DeFazio, an Oregon Democrat, will present what he characterizes as a framework to House Democrats on Wednesday morning, with tentative plans to publicly roll out that framework later in the day.
The House Ways and Mean Committee has scheduled a hearing to examine options for paying for a massive infrastructure package at 1:30 p.m. on Wednesday.
In an interview off the House floor late Tuesday, DeFazio said his plan would be “a definitive departure from our last 70 years” since the 1956 creation of the interstate highway system.
“It is going to set the path for the 21st century to defossilize transportation,” he said, referencing the use of greenhouse gas-emitting fuels derived from oil.
The bill will take a multipronged approach to reach that the goal, including calling for transit options to give people an alternative to airlines and automobiles. It will encourage building infrastructure with what DeFazio calls “more climate-friendly” materials, including nanotechnology additives that can help concrete absorb carbon.
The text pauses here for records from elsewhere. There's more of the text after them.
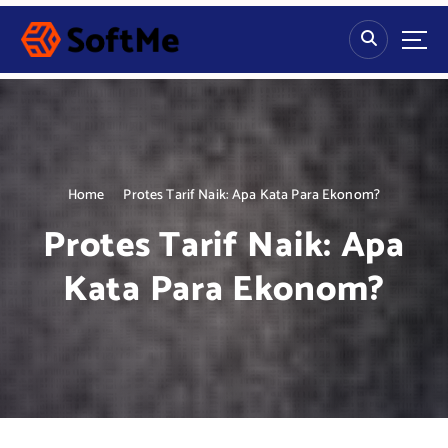
S
k
i
p
t
o
c
o
n
Home
Protes Tarif Naik: Apa Kata Para Ekonom?
t
Protes Tarif Naik: Apa
e
n
Kata Para Ekonom?
t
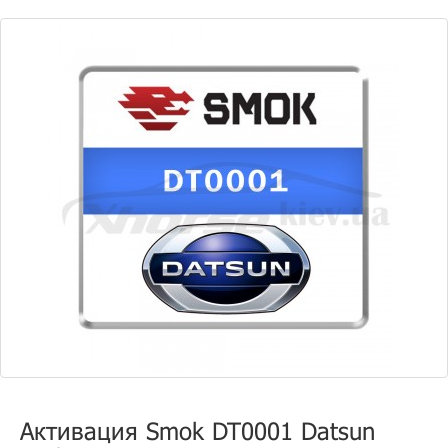
Активация Smok DT0001 Datsun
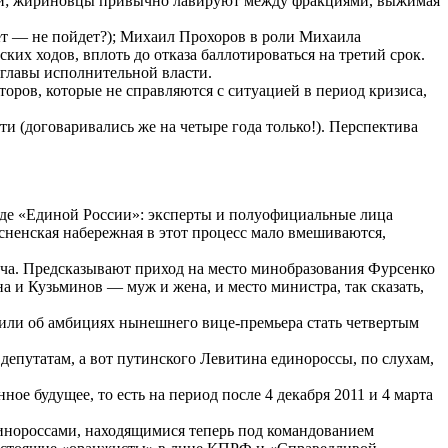
ами; жириновцы привычно лавируют между фракциями, выжимая
ет — не пойдет?); Михаил Прохоров в роли Михаила
их ходов, вплоть до отказа баллотироваться на третий срок.
 главы исполнительной власти.
оров, которые не справляются с ситуацией в период кризиса,
и (договаривались же на четыре года только!). Перспектива
езде «Единой России»: эксперты и полуофициальные лица
есненская набережная в этот процесс мало вмешиваются,
ича. Предсказывают приход на место минобразования Фурсенко
и Кузьминов — муж и жена, и место министра, так сказать,
или об амбициях нынешнего вице-премьера стать четвертым
депутатам, а вот путинского Левитина единороссы, по слухам,
ое будущее, то есть на период после 4 декабря 2011 и 4 марта
инороссами, находящимися теперь под командованием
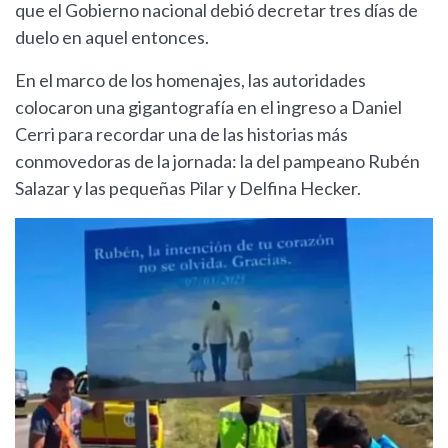
que el Gobierno nacional debió decretar tres días de
duelo en aquel entonces.
En el marco de los homenajes, las autoridades
colocaron una gigantografía en el ingreso a Daniel
Cerri para recordar una de las historias más
conmovedoras de la jornada: la del pampeano Rubén
Salazar y las pequeñas Pilar y Delfina Hecker.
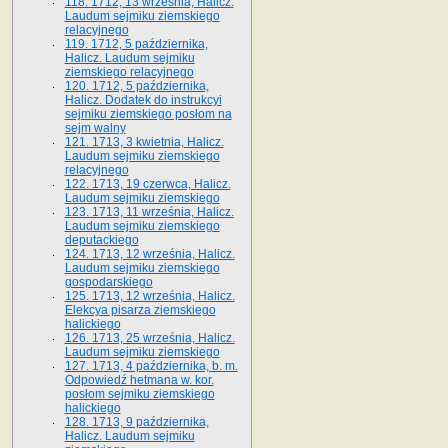
118. 1712, 13 września, Halicz.
Laudum sejmiku ziemskiego
relacyjnego
119. 1712, 5 października,
Halicz. Laudum sejmiku
ziemskiego relacyjnego
120. 1712, 5 października,
Halicz. Dodatek do instrukcyi
sejmiku ziemskiego posłom na
sejm walny
121. 1713, 3 kwietnia, Halicz.
Laudum sejmiku ziemskiego
relacyjnego
122. 1713, 19 czerwca, Halicz.
Laudum sejmiku ziemskiego
123. 1713, 11 września, Halicz.
Laudum sejmiku ziemskiego
deputackiego
124. 1713, 12 września, Halicz.
Laudum sejmiku ziemskiego
gospodarskiego
125. 1713, 12 września, Halicz.
Elekcya pisarza ziemskiego
halickiego
126. 1713, 25 września, Halicz.
Laudum sejmiku ziemskiego
127. 1713, 4 października, b. m.
Odpowiedź hetmana w. kor.
posłom sejmiku ziemskiego
halickiego
128. 1713, 9 października,
Halicz. Laudum sejmiku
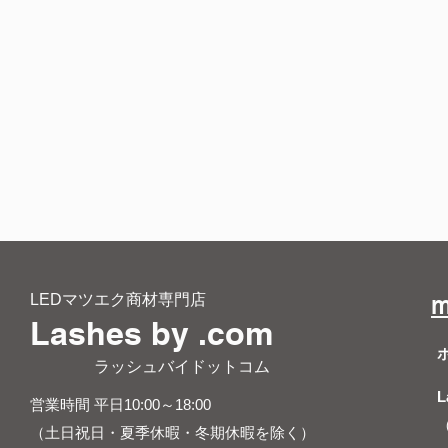
LEDマツエク商材専門店
m
Lashes by .com
​ ラッシュバイドットコム
L
営業時間 平日10:00～18:00
（土日祝日・夏季休暇・冬期休暇を除く）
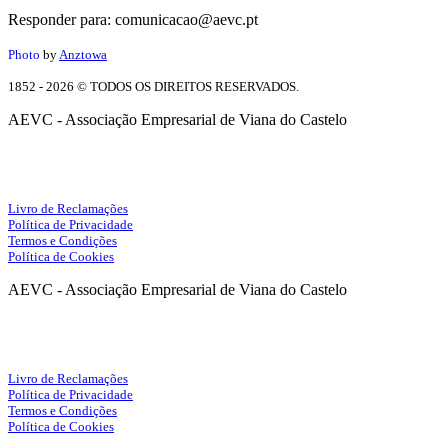
Responder para: comunicacao@aevc.pt
Photo
by
Anztowa
1852 - 2026 © TODOS OS DIREITOS RESERVADOS.
AEVC - Associação Empresarial de Viana do Castelo
Facebook
Instagram
Livro de Reclamações
Política de Privacidade
Termos e Condições
Política de Cookies
AEVC - Associação Empresarial de Viana do Castelo
Facebook
Instagram
Livro de Reclamações
Política de Privacidade
Termos e Condições
Política de Cookies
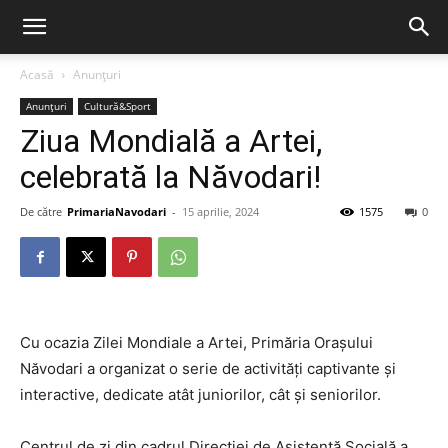
Acasă
Anunțuri
Anunțuri
Cultură&Sport
Ziua Mondială a Artei,
celebrată la Năvodari!
De către
PrimariaNavodari
-
15 aprilie, 2024
1575
0
Cu ocazia Zilei Mondiale a Artei, Primăria Orașului
Năvodari a organizat o serie de activități captivante și
interactive, dedicate atât juniorilor, cât și seniorilor.
Centrul de zi din cadrul Direcției de Asistență Socială a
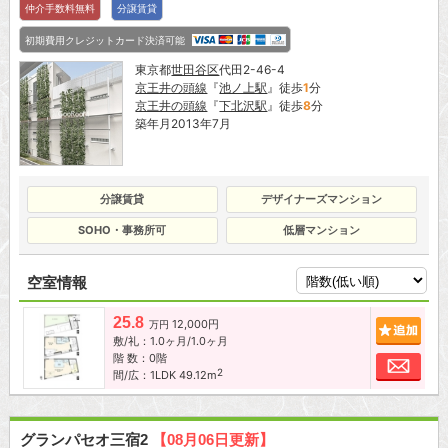
仲介手数料無料
分譲賃貸
初期費用クレジットカード決済可能
東京都
世田谷区
代田2-46-4
京王井の頭線
『
池ノ上駅
』徒歩
1
分
京王井の頭線
『
下北沢駅
』徒歩
8
分
築年月2013年7月
分譲賃貸
デザイナーズマンション
SOHO・事務所可
低層マンション
空室情報
25.8
12,000円
追加
万円
敷/礼：1.0ヶ月/1.0ヶ月
階 数：0階
お問
2
間/広：1LDK 49.12m
グランパセオ三宿2
【08月06日更新】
And it includes building more resilient infrastructure, such as bridges designed to survive extreme weather events, he said.
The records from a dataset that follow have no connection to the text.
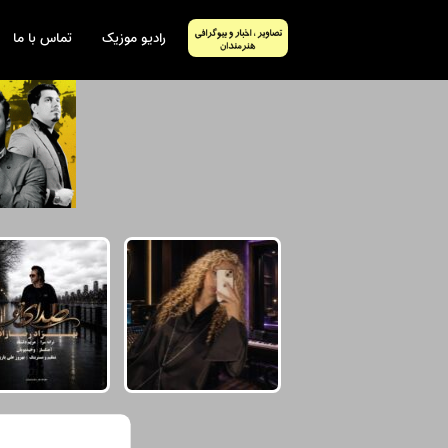
رادیو موزیک
تماس با ما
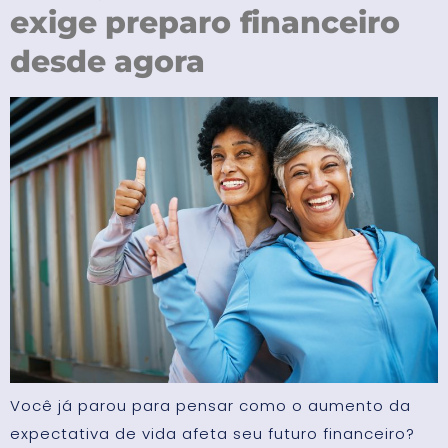
exige preparo financeiro
desde agora
Você já parou para pensar como o aumento da
expectativa de vida afeta seu futuro financeiro?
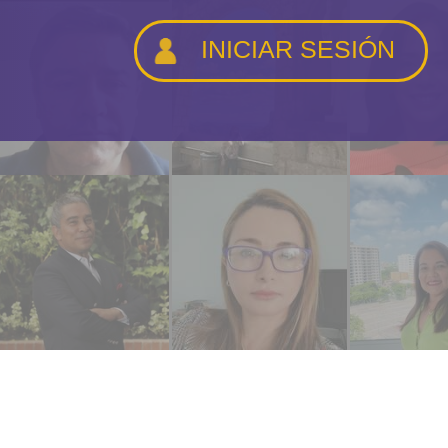
INICIAR SESIÓN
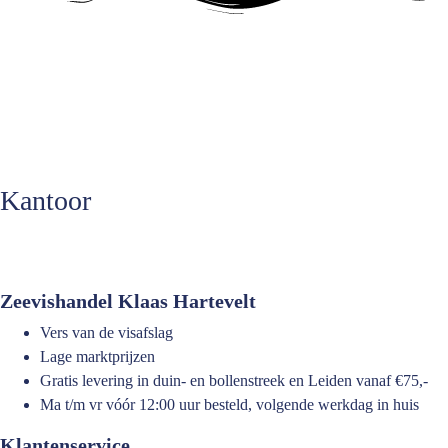
Klantenservice
06 13 68 70 51
E-mailadres
webshop@vishandelklaashartevelt.nl
Kantoor
De Maessloot 15
2231 PX Rijnsburg
Zeevishandel Klaas Hartevelt
Vers van de visafslag
Lage marktprijzen
Gratis levering in duin- en bollenstreek en Leiden vanaf €75,-
Ma t/m vr vóór 12:00 uur besteld, volgende werkdag in huis
Klantenservice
“We’re looking at every sector under my jurisdiction and attempting to meet the goals of the Green New Deal,” he said. “And we will be creating a heck of a lot of jobs in doing that.” DeFazio said he had presented his ideas to Republicans on the committee and that they urged him to “don’t count us out.”
Minutes after DeFazio spoke to reporters Tuesday, House Transportation and Infrastructure ranking member Sam Graves, R-Mo., released a list of GOP principles for the bill, urging Democrats to incorporate their priorities into a broader bill.
But the top item on that list — addressing the long-term sustainability of the Highway Trust Fund — will likely be the biggest source of contention. It’ll also be the topic of the Ways and Means hearing.
DeFazio has suggested Congress raise the gas tax in part by indexing it to inflation. And groups as diverse as the U.S. Chamber of Commerce, AFL-CIO, American Public Transportation Association and American Trucking Associations have also backed an increase in the gas tax, which is fixed at 18.3 cents per gallon of gasoline and 24.3 cents per gallon for diesel and kerosene.
Republicans remain resistant.
Senate Finance Committee Chairman Charles E. Grassley, R-Iowa, has been reluctant to embrace the idea of raising the gas tax.
Graves, meanwhile, has endorsed a mechanism that would allow highway users to pay based on vehicle miles traveled. He cited a report by the state of Washington recommending it move away from fuel taxes to a vehicle miles traveled system to pay for the state’s highways, saying “the report clearly shows that transitioning to a VMT system is a more equitable way to charge drivers for the roads they use, and that we are in fact capable of beginning that transition now.”